(Stored items)
....................

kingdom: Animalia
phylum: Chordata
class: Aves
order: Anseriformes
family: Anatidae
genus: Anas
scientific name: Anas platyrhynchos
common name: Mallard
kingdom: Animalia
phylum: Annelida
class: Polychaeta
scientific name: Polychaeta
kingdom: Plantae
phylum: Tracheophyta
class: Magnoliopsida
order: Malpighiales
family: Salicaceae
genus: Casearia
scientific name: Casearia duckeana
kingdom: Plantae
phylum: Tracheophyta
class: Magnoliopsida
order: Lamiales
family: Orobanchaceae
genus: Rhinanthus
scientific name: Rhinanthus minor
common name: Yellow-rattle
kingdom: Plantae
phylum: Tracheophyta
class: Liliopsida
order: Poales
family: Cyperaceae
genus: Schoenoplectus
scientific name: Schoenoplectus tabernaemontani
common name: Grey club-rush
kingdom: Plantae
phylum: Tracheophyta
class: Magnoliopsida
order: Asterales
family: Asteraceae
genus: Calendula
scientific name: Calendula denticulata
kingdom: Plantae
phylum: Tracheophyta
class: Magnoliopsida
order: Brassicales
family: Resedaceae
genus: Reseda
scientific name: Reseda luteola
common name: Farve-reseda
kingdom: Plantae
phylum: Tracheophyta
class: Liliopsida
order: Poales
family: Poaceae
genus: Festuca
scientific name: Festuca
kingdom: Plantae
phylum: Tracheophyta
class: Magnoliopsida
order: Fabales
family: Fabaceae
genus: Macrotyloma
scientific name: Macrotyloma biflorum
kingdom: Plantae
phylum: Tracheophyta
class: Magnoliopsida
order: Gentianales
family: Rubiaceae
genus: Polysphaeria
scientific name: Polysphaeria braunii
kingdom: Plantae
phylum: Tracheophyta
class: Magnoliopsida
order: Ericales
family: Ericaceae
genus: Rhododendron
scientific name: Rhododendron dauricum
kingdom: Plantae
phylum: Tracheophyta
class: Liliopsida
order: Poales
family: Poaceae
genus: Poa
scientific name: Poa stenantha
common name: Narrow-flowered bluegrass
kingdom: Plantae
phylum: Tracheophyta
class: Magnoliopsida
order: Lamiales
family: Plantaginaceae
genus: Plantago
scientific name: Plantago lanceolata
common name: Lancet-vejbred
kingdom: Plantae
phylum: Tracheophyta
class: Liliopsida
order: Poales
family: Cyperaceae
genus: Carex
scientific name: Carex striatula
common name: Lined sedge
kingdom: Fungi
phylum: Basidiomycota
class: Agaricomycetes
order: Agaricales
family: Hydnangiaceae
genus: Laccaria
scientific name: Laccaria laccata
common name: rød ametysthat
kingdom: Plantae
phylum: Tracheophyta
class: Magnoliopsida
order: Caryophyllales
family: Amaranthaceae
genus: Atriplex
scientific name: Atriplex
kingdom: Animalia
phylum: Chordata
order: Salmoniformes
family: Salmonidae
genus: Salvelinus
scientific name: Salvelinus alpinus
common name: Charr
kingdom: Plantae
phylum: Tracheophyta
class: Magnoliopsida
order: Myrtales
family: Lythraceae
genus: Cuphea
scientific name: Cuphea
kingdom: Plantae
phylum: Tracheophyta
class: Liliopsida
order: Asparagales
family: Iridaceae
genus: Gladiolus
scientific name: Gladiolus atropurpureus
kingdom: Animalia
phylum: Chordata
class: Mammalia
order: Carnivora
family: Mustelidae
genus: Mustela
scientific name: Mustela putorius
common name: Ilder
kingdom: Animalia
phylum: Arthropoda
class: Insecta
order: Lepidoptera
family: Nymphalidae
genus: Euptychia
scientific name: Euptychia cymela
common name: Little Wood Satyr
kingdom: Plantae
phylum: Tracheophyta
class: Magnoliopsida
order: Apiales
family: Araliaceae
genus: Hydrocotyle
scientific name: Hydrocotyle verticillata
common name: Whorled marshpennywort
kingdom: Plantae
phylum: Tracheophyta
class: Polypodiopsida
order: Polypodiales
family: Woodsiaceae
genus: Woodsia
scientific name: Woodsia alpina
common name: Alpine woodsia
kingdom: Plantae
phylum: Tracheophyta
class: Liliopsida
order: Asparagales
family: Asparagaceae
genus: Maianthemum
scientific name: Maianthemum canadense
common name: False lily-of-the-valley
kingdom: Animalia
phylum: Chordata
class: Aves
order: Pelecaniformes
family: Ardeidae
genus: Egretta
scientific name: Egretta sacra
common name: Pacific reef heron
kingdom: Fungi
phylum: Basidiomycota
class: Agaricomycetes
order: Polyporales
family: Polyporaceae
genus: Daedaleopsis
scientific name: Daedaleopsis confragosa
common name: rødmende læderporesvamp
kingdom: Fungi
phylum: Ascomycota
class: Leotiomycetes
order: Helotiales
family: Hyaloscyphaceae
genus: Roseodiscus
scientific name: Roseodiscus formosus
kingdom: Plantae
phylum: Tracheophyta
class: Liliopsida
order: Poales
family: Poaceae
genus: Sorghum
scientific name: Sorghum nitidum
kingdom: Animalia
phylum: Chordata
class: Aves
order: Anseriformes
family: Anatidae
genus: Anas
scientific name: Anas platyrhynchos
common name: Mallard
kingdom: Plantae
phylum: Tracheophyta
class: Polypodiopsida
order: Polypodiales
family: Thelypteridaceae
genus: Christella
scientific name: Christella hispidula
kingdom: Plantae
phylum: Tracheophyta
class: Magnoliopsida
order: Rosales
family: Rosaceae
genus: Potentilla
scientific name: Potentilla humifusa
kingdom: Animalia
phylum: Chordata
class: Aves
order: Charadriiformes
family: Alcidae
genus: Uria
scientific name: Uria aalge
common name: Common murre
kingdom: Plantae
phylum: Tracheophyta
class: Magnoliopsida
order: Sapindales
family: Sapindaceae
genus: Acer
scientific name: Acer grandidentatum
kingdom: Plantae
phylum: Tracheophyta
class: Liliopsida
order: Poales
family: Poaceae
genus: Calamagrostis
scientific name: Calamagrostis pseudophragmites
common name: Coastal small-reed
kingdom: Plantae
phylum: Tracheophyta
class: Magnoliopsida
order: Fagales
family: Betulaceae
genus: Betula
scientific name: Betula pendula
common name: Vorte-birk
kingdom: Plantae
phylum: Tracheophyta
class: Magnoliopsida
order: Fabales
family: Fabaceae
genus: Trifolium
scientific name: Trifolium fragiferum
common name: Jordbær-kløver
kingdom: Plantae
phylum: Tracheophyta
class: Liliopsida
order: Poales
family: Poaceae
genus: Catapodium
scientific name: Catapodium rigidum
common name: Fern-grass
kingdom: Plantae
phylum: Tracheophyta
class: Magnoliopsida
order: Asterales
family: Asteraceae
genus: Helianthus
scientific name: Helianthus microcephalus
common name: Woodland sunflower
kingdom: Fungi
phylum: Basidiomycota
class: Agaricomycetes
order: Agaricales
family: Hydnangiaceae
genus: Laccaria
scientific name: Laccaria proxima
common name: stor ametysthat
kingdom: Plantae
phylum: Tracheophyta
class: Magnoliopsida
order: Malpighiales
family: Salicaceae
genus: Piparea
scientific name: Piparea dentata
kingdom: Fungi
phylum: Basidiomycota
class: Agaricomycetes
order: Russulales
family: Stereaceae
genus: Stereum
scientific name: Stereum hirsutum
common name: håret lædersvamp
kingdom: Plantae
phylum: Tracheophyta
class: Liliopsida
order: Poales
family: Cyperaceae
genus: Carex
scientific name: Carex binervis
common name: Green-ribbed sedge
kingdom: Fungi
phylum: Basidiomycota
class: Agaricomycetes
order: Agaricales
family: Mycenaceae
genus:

....................

Exercise prompt: Please rewrite the whole listing above with every "common name" changed to "vernacular name" and nothing else altered.

Answer for the task:
kingdom: Animalia
phylum: Chordata
class: Aves
order: Anseriformes
family: Anatidae
genus: Anas
scientific name: Anas platyrhynchos
vernacular name: Mallard
kingdom: Animalia
phylum: Annelida
class: Polychaeta
scientific name: Polychaeta
kingdom: Plantae
phylum: Tracheophyta
class: Magnoliopsida
order: Malpighiales
family: Salicaceae
genus: Casearia
scientific name: Casearia duckeana
kingdom: Plantae
phylum: Tracheophyta
class: Magnoliopsida
order: Lamiales
family: Orobanchaceae
genus: Rhinanthus
scientific name: Rhinanthus minor
vernacular name: Yellow-rattle
kingdom: Plantae
phylum: Tracheophyta
class: Liliopsida
order: Poales
family: Cyperaceae
genus: Schoenoplectus
scientific name: Schoenoplectus tabernaemontani
vernacular name: Grey club-rush
kingdom: Plantae
phylum: Tracheophyta
class: Magnoliopsida
order: Asterales
family: Asteraceae
genus: Calendula
scientific name: Calendula denticulata
kingdom: Plantae
phylum: Tracheophyta
class: Magnoliopsida
order: Brassicales
family: Resedaceae
genus: Reseda
scientific name: Reseda luteola
vernacular name: Farve-reseda
kingdom: Plantae
phylum: Tracheophyta
class: Liliopsida
order: Poales
family: Poaceae
genus: Festuca
scientific name: Festuca
kingdom: Plantae
phylum: Tracheophyta
class: Magnoliopsida
order: Fabales
family: Fabaceae
genus: Macrotyloma
scientific name: Macrotyloma biflorum
kingdom: Plantae
phylum: Tracheophyta
class: Magnoliopsida
order: Gentianales
family: Rubiaceae
genus: Polysphaeria
scientific name: Polysphaeria braunii
kingdom: Plantae
phylum: Tracheophyta
class: Magnoliopsida
order: Ericales
family: Ericaceae
genus: Rhododendron
scientific name: Rhododendron dauricum
kingdom: Plantae
phylum: Tracheophyta
class: Liliopsida
order: Poales
family: Poaceae
genus: Poa
scientific name: Poa stenantha
vernacular name: Narrow-flowered bluegrass
kingdom: Plantae
phylum: Tracheophyta
class: Magnoliopsida
order: Lamiales
family: Plantaginaceae
genus: Plantago
scientific name: Plantago lanceolata
vernacular name: Lancet-vejbred
kingdom: Plantae
phylum: Tracheophyta
class: Liliopsida
order: Poales
family: Cyperaceae
genus: Carex
scientific name: Carex striatula
vernacular name: Lined sedge
kingdom: Fungi
phylum: Basidiomycota
class: Agaricomycetes
order: Agaricales
family: Hydnangiaceae
genus: Laccaria
scientific name: Laccaria laccata
vernacular name: rød ametysthat
kingdom: Plantae
phylum: Tracheophyta
class: Magnoliopsida
order: Caryophyllales
family: Amaranthaceae
genus: Atriplex
scientific name: Atriplex
kingdom: Animalia
phylum: Chordata
order: Salmoniformes
family: Salmonidae
genus: Salvelinus
scientific name: Salvelinus alpinus
vernacular name: Charr
kingdom: Plantae
phylum: Tracheophyta
class: Magnoliopsida
order: Myrtales
family: Lythraceae
genus: Cuphea
scientific name: Cuphea
kingdom: Plantae
phylum: Tracheophyta
class: Liliopsida
order: Asparagales
family: Iridaceae
genus: Gladiolus
scientific name: Gladiolus atropurpureus
kingdom: Animalia
phylum: Chordata
class: Mammalia
order: Carnivora
family: Mustelidae
genus: Mustela
scientific name: Mustela putorius
vernacular name: Ilder
kingdom: Animalia
phylum: Arthropoda
class: Insecta
order: Lepidoptera
family: Nymphalidae
genus: Euptychia
scientific name: Euptychia cymela
vernacular name: Little Wood Satyr
kingdom: Plantae
phylum: Tracheophyta
class: Magnoliopsida
order: Apiales
family: Araliaceae
genus: Hydrocotyle
scientific name: Hydrocotyle verticillata
vernacular name: Whorled marshpennywort
kingdom: Plantae
phylum: Tracheophyta
class: Polypodiopsida
order: Polypodiales
family: Woodsiaceae
genus: Woodsia
scientific name: Woodsia alpina
vernacular name: Alpine woodsia
kingdom: Plantae
phylum: Tracheophyta
class: Liliopsida
order: Asparagales
family: Asparagaceae
genus: Maianthemum
scientific name: Maianthemum canadense
vernacular name: False lily-of-the-valley
kingdom: Animalia
phylum: Chordata
class: Aves
order: Pelecaniformes
family: Ardeidae
genus: Egretta
scientific name: Egretta sacra
vernacular name: Pacific reef heron
kingdom: Fungi
phylum: Basidiomycota
class: Agaricomycetes
order: Polyporales
family: Polyporaceae
genus: Daedaleopsis
scientific name: Daedaleopsis confragosa
vernacular name: rødmende læderporesvamp
kingdom: Fungi
phylum: Ascomycota
class: Leotiomycetes
order: Helotiales
family: Hyaloscyphaceae
genus: Roseodiscus
scientific name: Roseodiscus formosus
kingdom: Plantae
phylum: Tracheophyta
class: Liliopsida
order: Poales
family: Poaceae
genus: Sorghum
scientific name: Sorghum nitidum
kingdom: Animalia
phylum: Chordata
class: Aves
order: Anseriformes
family: Anatidae
genus: Anas
scientific name: Anas platyrhynchos
vernacular name: Mallard
kingdom: Plantae
phylum: Tracheophyta
class: Polypodiopsida
order: Polypodiales
family: Thelypteridaceae
genus: Christella
scientific name: Christella hispidula
kingdom: Plantae
phylum: Tracheophyta
class: Magnoliopsida
order: Rosales
family: Rosaceae
genus: Potentilla
scientific name: Potentilla humifusa
kingdom: Animalia
phylum: Chordata
class: Aves
order: Charadriiformes
family: Alcidae
genus: Uria
scientific name: Uria aalge
vernacular name: Common murre
kingdom: Plantae
phylum: Tracheophyta
class: Magnoliopsida
order: Sapindales
family: Sapindaceae
genus: Acer
scientific name: Acer grandidentatum
kingdom: Plantae
phylum: Tracheophyta
class: Liliopsida
order: Poales
family: Poaceae
genus: Calamagrostis
scientific name: Calamagrostis pseudophragmites
vernacular name: Coastal small-reed
kingdom: Plantae
phylum: Tracheophyta
class: Magnoliopsida
order: Fagales
family: Betulaceae
genus: Betula
scientific name: Betula pendula
vernacular name: Vorte-birk
kingdom: Plantae
phylum: Tracheophyta
class: Magnoliopsida
order: Fabales
family: Fabaceae
genus: Trifolium
scientific name: Trifolium fragiferum
vernacular name: Jordbær-kløver
kingdom: Plantae
phylum: Tracheophyta
class: Liliopsida
order: Poales
family: Poaceae
genus: Catapodium
scientific name: Catapodium rigidum
vernacular name: Fern-grass
kingdom: Plantae
phylum: Tracheophyta
class: Magnoliopsida
order: Asterales
family: Asteraceae
genus: Helianthus
scientific name: Helianthus microcephalus
vernacular name: Woodland sunflower
kingdom: Fungi
phylum: Basidiomycota
class: Agaricomycetes
order: Agaricales
family: Hydnangiaceae
genus: Laccaria
scientific name: Laccaria proxima
vernacular name: stor ametysthat
kingdom: Plantae
phylum: Tracheophyta
class: Magnoliopsida
order: Malpighiales
family: Salicaceae
genus: Piparea
scientific name: Piparea dentata
kingdom: Fungi
phylum: Basidiomycota
class: Agaricomycetes
order: Russulales
family: Stereaceae
genus: Stereum
scientific name: Stereum hirsutum
vernacular name: håret lædersvamp
kingdom: Plantae
phylum: Tracheophyta
class: Liliopsida
order: Poales
family: Cyperaceae
genus: Carex
scientific name: Carex binervis
vernacular name: Green-ribbed sedge
kingdom: Fungi
phylum: Basidiomycota
class: Agaricomycetes
order: Agaricales
family: Mycenaceae
genus:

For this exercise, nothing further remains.